**INPUT RECORDS:**
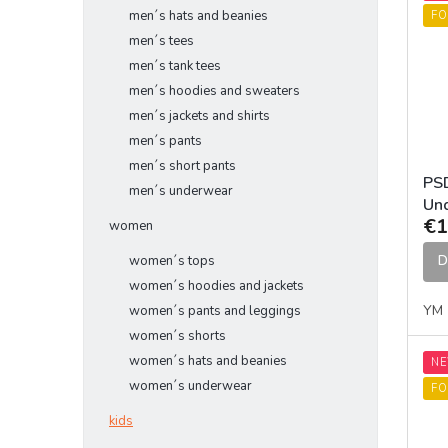
men´s hats and beanies
FO
men´s tees
men´s tank tees
men´s hoodies and sweaters
men´s jackets and shirts
men´s pants
men´s short pants
PSD
men´s underwear
Un
€1
women
D
women´s tops
women´s hoodies and jackets
YM
women´s pants and leggings
women´s shorts
women´s hats and beanies
N
women´s underwear
FO
kids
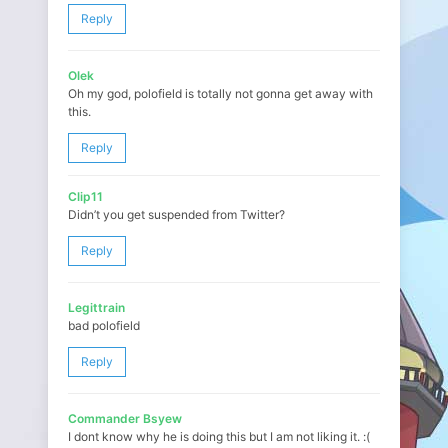
Reply
Olek
Oh my god, polofield is totally not gonna get away with
this.
Reply
Clip11
Didn’t you get suspended from Twitter?
Reply
Legittrain
bad polofield
Reply
Commander Bsyew
I dont know why he is doing this but I am not liking it. :(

**INSTRUCTIONS TO FOLLOW:** Count the lines of the listing above that contain the string "hats", treating uppercase and lowercase letters as different. Reply with the number alone.

**REPLY TO THE EXERCISE:** 2